▸ Exercise aim
Which lines of the data below hold "from"? Copy each of them.

(Dataset entries)
- Opening Delimiter -

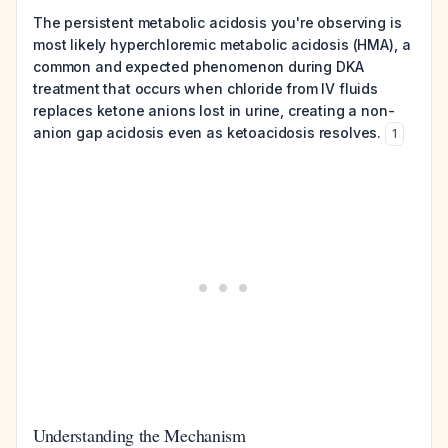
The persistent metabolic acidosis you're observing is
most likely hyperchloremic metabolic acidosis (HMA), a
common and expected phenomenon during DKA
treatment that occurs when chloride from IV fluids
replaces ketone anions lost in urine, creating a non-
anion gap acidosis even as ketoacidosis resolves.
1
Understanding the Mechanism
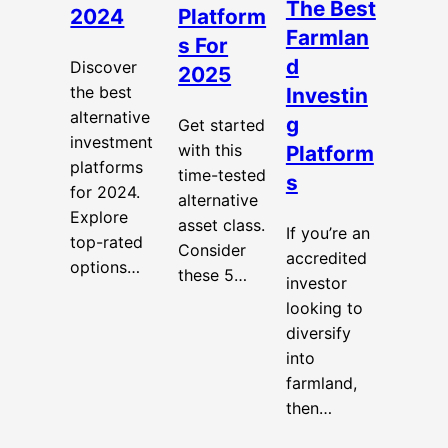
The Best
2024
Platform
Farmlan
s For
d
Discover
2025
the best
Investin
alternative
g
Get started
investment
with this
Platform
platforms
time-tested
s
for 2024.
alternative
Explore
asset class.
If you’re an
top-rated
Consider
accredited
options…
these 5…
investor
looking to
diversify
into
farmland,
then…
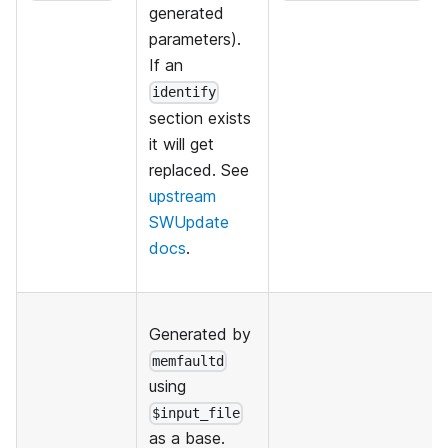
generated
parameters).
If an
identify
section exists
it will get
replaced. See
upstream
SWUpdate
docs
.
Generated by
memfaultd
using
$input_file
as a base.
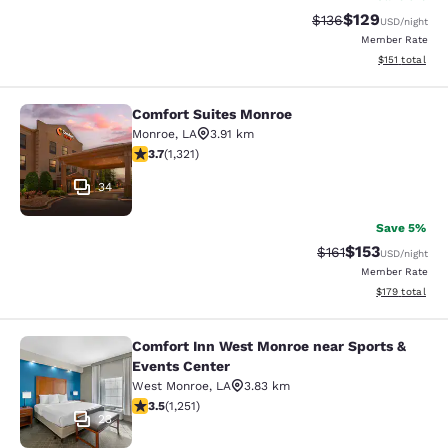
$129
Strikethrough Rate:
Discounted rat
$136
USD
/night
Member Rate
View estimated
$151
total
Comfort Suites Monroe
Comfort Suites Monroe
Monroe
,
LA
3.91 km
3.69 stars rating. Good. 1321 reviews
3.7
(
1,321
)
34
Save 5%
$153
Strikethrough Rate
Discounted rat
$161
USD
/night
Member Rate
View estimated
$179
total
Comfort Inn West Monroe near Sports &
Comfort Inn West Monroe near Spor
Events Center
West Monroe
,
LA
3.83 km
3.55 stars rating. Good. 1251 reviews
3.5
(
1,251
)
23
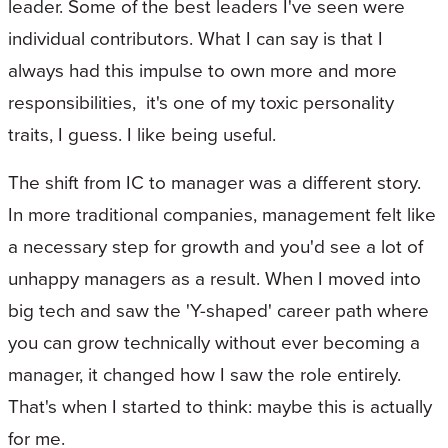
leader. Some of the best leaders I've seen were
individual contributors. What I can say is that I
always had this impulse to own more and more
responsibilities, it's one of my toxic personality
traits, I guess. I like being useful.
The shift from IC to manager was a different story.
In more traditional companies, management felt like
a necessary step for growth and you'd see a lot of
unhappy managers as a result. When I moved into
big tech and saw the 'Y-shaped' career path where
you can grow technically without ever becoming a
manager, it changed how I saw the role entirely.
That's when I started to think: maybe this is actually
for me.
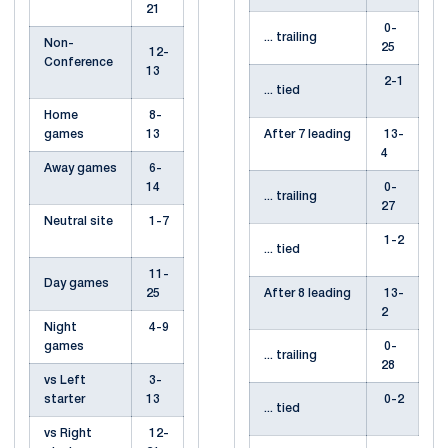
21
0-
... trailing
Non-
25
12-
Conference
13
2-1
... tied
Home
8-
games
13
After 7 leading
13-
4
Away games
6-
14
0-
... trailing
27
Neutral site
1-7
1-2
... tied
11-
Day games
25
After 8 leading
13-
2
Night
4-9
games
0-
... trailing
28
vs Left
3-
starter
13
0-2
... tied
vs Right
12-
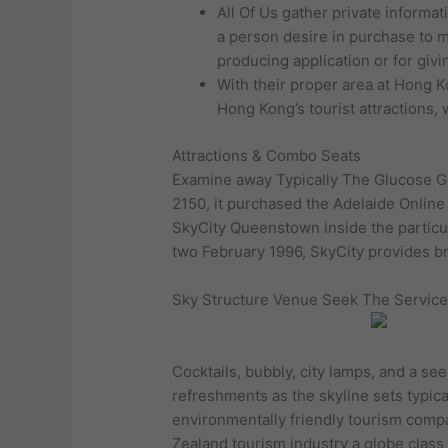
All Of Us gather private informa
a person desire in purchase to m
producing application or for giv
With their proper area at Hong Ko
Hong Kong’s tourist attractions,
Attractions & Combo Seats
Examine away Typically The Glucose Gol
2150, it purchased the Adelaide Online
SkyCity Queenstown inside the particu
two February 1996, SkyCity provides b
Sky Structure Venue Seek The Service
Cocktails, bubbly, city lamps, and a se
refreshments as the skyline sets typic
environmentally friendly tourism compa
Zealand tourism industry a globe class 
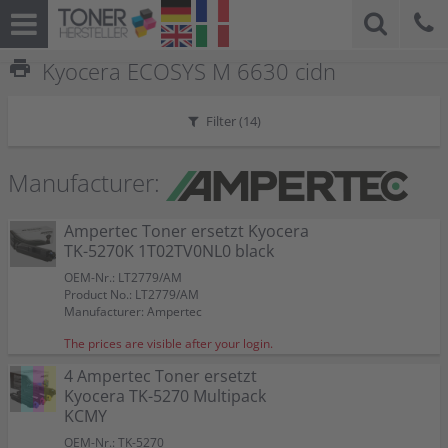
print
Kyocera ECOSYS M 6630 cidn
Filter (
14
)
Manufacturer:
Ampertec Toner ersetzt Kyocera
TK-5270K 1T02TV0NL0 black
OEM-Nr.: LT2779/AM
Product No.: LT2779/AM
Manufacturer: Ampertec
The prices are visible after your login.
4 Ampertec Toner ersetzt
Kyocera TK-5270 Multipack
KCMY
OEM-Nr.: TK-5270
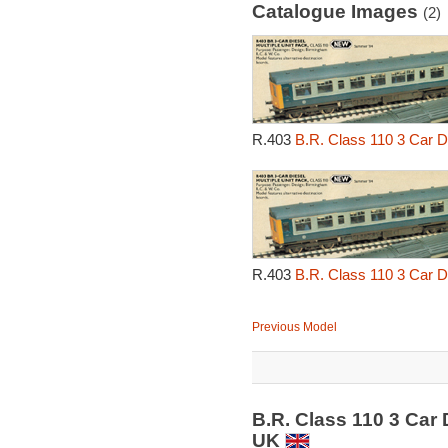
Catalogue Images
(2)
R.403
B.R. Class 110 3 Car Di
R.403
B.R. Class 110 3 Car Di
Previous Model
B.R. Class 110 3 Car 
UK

- Closing Delimiter -

▸ Result for this task
treatment that occurs when chloride from IV fluids
The shift from IC to manager was a different story.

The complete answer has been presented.